Pregnancy: A Condition, Not A Dress Code
Jordan admits that her style has changed a bit since becoming pregnant, as she finds herself putting on some flip flops or sneakers when running around New York City. She acknowledges the safety precautions in keeping herself in flats most of the time but, she says “I’m hardly throwing my heels in the trash.”
In response to antagonistic remarks on her fashionable attire, Jordan rattled off this:
Safety is one thing of course you shouldn’t wear dangerous shoes that could cause you to fall and hurt your baby, which is why I wear flip-flops or sneakers around town and change into heels when I get wherever it is that I’m going. But to say that just because someone’s pregnant, or a mother, means that they should tone it down? Dress more ”mother-like”? Bullshit.

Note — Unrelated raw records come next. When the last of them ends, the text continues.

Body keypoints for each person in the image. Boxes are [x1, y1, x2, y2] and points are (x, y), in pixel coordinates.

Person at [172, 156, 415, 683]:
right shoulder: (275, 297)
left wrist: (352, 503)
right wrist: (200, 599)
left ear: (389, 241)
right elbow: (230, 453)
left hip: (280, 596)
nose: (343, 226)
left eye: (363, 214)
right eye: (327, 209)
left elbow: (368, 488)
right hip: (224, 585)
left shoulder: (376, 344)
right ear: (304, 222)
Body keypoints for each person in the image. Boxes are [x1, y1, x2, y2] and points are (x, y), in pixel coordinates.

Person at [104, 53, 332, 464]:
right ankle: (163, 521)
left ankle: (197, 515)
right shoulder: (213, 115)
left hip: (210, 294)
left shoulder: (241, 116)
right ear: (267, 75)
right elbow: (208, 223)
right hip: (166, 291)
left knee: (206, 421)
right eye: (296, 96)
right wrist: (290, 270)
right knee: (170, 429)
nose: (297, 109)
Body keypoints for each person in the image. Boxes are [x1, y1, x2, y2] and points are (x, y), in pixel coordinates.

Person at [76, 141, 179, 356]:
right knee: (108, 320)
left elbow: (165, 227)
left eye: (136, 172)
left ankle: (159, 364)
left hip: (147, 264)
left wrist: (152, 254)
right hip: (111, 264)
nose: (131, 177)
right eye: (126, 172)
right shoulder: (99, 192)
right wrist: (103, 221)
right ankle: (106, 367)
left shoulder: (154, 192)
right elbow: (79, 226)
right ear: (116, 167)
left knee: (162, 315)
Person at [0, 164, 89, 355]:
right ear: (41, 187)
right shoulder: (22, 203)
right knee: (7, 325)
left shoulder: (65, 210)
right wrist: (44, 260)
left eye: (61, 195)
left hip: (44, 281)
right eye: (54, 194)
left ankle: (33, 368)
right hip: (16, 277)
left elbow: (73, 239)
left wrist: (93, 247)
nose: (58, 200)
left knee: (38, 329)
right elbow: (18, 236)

I agree with Jordan in that motherhood proves to be realm in which women are inundated with all kinds of “shoulds.” Men by the way often get off with just a cigar and a handshake. I don’t have to tell you mommies that from the moment pregnancy is announced, a woman practically has to beat away unsolicited advice. Efforts, much like what happened on Jordan’s blog, to control the dress of women seek to make motherhood a one-track road. Establishing a uniform to which all pregnant must culturally adhere to fails to recognize that motherhood and pregnancy is a different experience for all women. By upholding one way of dressing that is befitted for moms, women who seek to express their maternity in other perhaps more creative ways are slandered for not behaving as “proper” mothers. Comfort is individual and shouldn’t be determined in sweeping generalizations about what a pregnant woman should look like. Ironically, it seems that the only people made uncomfortable by Jordan’s hot pants are the people not wearing them.